Clerks sort mail in the cramped interior of a Railway Post Office, which typically ranged from 15-60 feet long to about 9 feet wide.
Clerks sort mail in the cramped interior of a Railway Post Office, which typically ranged from 15-60 feet long to about 9 feet wide.

Noel Beaudette had an interesting mail route once — one that took him from Minnesota to Nebraska.

In a recent Minneapolis Star Tribune article, Beaudette, who retired from USPS in 1986, recalled his experiences as a railway postal clerk in the 1960s.

The national postal system included Railway Post Offices in Minnesota from 1871-1971. Mail cars were like a regular Post Office, with cubbyholes and slots for receiving and dispatching mail.

“We’d work like the dickens on overnight rides to Omaha, sorting mail for Iowa, Nebraska and California,” Beaudette recalled.

Rail routes were risky.
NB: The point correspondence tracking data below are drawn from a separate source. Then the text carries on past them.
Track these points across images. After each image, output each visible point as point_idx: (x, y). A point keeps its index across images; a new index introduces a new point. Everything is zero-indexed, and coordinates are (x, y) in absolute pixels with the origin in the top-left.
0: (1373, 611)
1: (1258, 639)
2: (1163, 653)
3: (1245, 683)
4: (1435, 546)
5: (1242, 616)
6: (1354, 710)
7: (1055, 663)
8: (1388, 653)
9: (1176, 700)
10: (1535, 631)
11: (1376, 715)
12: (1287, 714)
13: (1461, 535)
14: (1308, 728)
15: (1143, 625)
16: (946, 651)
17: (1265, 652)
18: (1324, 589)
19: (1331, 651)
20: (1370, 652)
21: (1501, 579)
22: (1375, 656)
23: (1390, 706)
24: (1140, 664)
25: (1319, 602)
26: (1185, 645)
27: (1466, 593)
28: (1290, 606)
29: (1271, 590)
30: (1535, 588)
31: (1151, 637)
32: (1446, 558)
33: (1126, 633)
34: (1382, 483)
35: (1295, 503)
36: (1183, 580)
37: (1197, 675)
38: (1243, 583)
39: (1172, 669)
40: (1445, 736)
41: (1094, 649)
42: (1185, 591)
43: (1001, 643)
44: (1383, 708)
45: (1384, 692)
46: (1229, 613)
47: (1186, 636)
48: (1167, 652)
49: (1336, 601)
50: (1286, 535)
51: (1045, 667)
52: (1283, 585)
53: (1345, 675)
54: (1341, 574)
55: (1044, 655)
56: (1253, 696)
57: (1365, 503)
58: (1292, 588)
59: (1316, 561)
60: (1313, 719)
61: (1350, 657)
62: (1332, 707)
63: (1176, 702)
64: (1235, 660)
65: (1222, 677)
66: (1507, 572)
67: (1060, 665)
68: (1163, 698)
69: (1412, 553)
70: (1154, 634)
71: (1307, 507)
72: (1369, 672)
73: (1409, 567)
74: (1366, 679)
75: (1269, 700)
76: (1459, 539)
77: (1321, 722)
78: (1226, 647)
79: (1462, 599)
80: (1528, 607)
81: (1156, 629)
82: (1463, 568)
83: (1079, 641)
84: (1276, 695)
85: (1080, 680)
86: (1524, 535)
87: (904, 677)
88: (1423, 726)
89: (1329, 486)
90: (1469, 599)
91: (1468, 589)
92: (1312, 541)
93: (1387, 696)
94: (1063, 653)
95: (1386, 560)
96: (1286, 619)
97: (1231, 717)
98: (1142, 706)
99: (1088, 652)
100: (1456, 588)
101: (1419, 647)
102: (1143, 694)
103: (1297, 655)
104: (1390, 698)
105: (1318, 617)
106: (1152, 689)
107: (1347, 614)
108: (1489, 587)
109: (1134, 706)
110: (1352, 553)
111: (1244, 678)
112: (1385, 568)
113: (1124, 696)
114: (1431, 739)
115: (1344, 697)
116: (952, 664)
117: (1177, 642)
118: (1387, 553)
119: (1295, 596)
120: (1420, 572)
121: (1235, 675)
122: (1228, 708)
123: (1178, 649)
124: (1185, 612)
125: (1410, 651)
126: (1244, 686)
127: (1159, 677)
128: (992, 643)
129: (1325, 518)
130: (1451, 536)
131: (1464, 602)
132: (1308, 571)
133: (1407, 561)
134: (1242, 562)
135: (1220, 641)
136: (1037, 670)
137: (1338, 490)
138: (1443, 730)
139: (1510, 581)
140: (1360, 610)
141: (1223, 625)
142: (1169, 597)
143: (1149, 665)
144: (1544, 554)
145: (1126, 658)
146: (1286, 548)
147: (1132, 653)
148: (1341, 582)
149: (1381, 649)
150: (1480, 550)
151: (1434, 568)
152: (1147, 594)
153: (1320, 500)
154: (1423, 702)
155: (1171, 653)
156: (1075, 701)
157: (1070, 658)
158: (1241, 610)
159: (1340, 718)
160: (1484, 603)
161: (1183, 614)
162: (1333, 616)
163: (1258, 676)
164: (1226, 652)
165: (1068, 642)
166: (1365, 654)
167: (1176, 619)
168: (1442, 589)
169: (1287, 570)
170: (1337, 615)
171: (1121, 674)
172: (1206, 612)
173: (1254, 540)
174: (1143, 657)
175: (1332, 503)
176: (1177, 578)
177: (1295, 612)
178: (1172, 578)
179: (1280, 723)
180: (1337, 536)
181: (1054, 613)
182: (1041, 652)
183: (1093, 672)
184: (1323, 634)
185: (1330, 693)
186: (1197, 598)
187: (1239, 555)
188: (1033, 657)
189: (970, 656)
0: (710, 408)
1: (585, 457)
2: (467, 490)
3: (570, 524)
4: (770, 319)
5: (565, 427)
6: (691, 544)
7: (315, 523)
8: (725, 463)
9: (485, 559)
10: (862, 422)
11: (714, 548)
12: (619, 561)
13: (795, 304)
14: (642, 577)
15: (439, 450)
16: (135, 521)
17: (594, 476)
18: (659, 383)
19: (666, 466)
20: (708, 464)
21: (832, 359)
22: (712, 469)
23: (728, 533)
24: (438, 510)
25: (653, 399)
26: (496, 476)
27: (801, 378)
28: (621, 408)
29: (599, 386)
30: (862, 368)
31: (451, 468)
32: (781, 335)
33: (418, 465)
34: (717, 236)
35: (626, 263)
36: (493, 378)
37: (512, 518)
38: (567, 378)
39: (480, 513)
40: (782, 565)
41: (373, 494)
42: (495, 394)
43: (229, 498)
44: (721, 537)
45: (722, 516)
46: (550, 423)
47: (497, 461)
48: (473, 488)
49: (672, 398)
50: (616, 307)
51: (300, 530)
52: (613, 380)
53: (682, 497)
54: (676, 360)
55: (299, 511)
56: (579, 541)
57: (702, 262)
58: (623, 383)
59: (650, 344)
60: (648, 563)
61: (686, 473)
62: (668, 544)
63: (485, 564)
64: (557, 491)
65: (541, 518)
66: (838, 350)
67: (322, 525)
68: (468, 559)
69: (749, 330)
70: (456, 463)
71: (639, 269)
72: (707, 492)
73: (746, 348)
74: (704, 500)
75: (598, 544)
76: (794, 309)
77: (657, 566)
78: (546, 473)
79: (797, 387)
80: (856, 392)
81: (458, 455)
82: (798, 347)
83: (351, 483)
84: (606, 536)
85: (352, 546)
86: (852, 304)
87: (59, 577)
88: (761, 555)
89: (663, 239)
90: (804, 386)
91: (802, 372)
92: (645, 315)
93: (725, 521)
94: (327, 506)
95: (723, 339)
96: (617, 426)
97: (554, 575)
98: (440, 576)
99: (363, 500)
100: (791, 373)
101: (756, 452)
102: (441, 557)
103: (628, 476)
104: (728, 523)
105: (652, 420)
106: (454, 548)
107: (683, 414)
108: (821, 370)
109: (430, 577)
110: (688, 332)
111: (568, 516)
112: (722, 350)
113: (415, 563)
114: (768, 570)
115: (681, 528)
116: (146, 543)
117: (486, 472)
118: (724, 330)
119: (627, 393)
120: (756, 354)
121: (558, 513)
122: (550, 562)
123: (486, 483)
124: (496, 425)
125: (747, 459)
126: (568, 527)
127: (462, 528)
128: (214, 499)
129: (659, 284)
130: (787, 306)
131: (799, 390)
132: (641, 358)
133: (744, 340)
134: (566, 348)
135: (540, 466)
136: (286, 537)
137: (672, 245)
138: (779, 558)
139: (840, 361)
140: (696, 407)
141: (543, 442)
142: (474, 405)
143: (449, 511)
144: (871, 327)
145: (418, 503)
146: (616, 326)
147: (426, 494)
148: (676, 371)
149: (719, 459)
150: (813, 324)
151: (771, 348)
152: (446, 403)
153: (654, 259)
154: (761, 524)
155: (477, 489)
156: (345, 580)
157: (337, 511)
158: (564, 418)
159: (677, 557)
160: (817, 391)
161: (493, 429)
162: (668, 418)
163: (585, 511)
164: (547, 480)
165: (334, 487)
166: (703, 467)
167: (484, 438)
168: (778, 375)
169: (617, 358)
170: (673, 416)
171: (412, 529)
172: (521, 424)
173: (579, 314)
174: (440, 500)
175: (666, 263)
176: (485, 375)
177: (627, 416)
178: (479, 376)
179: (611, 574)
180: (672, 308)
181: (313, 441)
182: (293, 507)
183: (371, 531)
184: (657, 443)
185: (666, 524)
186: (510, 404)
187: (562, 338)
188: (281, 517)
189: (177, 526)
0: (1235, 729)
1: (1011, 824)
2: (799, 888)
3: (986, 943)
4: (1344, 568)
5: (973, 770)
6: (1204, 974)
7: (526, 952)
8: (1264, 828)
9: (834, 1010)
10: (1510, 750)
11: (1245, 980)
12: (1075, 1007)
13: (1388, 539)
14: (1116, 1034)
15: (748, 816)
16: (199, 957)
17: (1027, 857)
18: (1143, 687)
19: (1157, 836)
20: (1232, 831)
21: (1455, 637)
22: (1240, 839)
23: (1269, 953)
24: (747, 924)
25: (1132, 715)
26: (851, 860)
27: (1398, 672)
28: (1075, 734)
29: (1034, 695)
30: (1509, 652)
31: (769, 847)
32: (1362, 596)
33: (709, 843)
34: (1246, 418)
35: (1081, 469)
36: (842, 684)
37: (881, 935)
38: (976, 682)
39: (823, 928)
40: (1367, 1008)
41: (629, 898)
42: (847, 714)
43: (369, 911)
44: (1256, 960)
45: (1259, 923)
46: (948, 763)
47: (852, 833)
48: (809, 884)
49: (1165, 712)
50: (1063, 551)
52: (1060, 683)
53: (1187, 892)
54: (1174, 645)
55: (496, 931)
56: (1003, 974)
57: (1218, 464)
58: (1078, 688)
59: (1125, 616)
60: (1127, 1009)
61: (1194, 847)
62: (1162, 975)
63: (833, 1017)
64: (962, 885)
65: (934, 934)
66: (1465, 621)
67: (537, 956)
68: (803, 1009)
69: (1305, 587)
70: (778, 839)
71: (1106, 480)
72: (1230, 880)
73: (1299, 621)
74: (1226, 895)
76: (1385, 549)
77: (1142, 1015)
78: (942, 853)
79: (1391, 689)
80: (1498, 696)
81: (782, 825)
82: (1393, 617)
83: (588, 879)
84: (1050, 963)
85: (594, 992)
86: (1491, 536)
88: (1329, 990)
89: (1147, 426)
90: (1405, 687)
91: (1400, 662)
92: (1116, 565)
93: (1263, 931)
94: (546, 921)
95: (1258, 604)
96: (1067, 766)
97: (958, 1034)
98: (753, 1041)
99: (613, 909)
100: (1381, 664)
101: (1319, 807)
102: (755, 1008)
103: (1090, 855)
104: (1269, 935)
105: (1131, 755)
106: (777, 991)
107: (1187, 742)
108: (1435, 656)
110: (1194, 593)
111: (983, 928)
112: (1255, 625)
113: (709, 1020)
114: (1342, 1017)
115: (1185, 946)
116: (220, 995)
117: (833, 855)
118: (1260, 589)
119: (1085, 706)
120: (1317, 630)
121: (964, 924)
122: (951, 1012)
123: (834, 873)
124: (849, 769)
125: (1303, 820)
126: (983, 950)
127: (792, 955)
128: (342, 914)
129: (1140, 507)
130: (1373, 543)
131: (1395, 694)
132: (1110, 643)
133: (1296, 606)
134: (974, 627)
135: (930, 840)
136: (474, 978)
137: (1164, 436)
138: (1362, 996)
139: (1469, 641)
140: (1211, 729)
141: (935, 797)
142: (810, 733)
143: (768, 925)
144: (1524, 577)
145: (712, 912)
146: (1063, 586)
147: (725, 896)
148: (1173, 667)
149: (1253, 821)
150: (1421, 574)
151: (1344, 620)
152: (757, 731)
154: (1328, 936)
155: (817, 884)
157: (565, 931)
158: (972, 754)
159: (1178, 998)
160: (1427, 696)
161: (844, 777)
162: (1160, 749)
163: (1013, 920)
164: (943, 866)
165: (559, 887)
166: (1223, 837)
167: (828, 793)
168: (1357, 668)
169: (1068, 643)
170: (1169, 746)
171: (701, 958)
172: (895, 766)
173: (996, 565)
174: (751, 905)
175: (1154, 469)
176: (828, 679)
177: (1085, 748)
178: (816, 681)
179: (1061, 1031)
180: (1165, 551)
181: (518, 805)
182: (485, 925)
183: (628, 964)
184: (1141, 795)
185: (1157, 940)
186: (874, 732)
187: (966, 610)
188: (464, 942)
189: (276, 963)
From 1875-1916, about 300 clerks were reportedly killed and 11,000 injured in train accidents nationwide.

By the late 1960s, railroad companies had cut the number of mail-carrying passenger trains as ridership declined, prompting postal leaders to divert resources to highway service.

With his railway route gone, Beaudette became a letter carrier.

“When I mention the Railway Post Offices today, nobody knows what I’m talking about,” he said.

Beaudette, 85, loved his rolling Post Office.

“If I had the opportunity, I would have paid $50,000 to buy that railway post job,” he said. “I never would have left it if I wasn’t forced to.”